Richard Herr - It's Time

It’s Time

The signs are all there. We’ve just got to face up to them.

We have pitch counts. We have innings limits. We have starters, long relievers, 6th inning guys, 7th inning guys, 8th inning guys, closers, mop-up guys. We have a whole variety of pitchers who trot out for a single, designated purpose, are then encased in bubble wrap for a mandatory rest period, while other guys come out of their bubble wrap to perform their duties.

You no longer have Tom Seaver going nine innings. You no longer have Tug McGraw coming in to throw the last three innings. You no longer have guys doing 300 innings in a year. In the American League you have a tenth player in the game, the designated hitter. There are more and more players needing Tommy John Surgery. (I think that’s because a lot more guys are throwing fastballs in excess of 95 MPH.) The Mets completed the 4th frigging game of the season, without any new injury, and NEEDED TO CALL A GUY UP FROM THE MINORS.

We have reached the point where we have to abandon an age-old tradition in this game. We have to lose something that’s been going on for about a hundred years.

We have to increase the size of the roster from twenty-five. 
It needs to go up to something like twenty-eight or thirty.

The next sound you will hear is the owners, in a group, rising up and groaning like a Greek Chorus in Brooks Brothers suits. They’ll whine that they can’t possibly come up with all of that extra money to pay three or five guys the minimum salary. They’ve forgotten they’ve got a billion-dollar business. But corporations are always that way. The only thing they want to see on their profit and loss statements are the income figures. They want to get rid of all of those nasty expense things that cost them money. And you can’t argue with them that they will be improving the product.

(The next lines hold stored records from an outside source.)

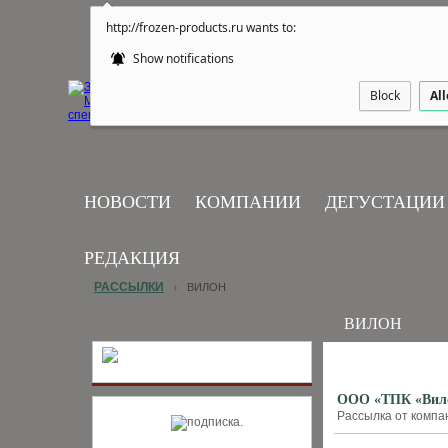
http://frozen-products.ru wants to:
Show notifications
Block
Al
НОВОСТИ
КОМПАНИИ
ДЕГУСТАЦИИ
РЕДАКЦИЯ
РАССЫЛКИ
ВИЛОН
›
ВИЛОН
ООО «ТПК «Вилон
Рассылка от компан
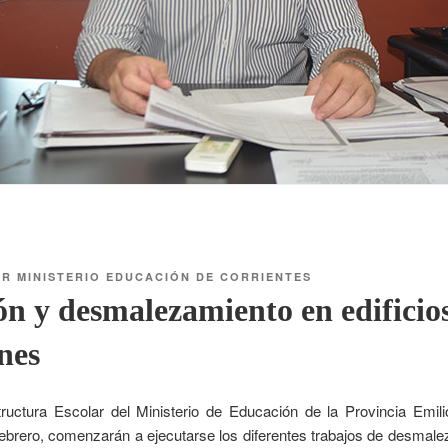
OR
MINISTERIO EDUCACIÓN DE CORRIENTES
ón y desmalezamiento en edificios
unes
structura Escolar del Ministerio de Educación de la Provincia Emil
febrero, comenzarán a ejecutarse los diferentes trabajos de desmale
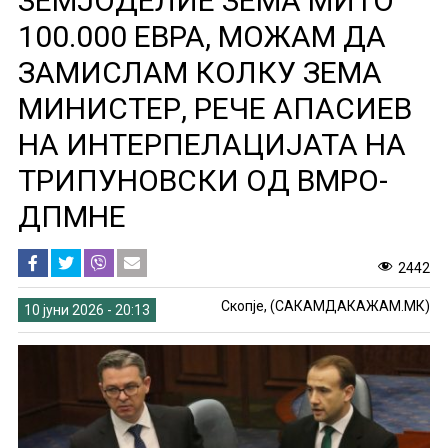
ЗЕМЈОДЕЛИЕ ЗЕМА МИТО
100.000 ЕВРА, МОЖАМ ДА
ЗАМИСЛАМ КОЛКУ ЗЕМА
МИНИСТЕР, РЕЧЕ АПАСИЕВ
НА ИНТЕРПЕЛАЦИЈАТА НА
ТРИПУНОВСКИ ОД ВМРО-
ДПМНЕ
2442
Скопје, (САКАМДАКАЖАМ.МК)
10 јуни 2026 - 20:13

We’ve got to start seriously talking about increasing the roster size, and do it soon. Sooner! The game is deteriorating in its current shape.  

Whenever Richard Herr isn’t solving all the Mets’ problems, he spends his time writing humorous science fiction novels.

You can see his books at https://www.amazon.com/Richard-Herr/e/B00J5XBKX4.


Jack Flynn said...

I would be in favor of something similar to what hockey does, in which baseball teams would have a 25-man active roster every night but could "scratch" a certain number of players who wouldn't be available to play. If the roster size was increased to 30 players, but five players were scratched before every game, teams could carry more relievers and bench options to suit that particular contest.

Thomas Brennan said...

I agree....27 guys would be much better. Guys like TJ Rivera would get to the bits much sooner. A 3rd catcher could become possible again. Etc.

Reese Kaplan said...

Not being a hockey fan, how exactly would that work? For example, every starting pitcher other than the one going that day would be on the "reserve" squad, so there's 4 of 5 extra spots taken up already.

Jack Flynn said...

If I were building a "taxi squad," it would have an extra starter/long reliever, an extra reliever, an extra catcher, an extra infielder and an extra outfielder. If I had a really good utility player, I might carry only two position players and three pitchers. I would scratch the previous night's starter every game, as well as any reliever who needs a rest. Other than that, you'd mix and match rosters every day to match the opponent.

Hobie said...

I think Reese's plan is what most clubs would adopt--not dress the 4 non-starting starters in favor of some extra RP's & position players (including a 3rd catcher). The whole idea of having a 3rd catcher (active) is to allow either of the first two to PH.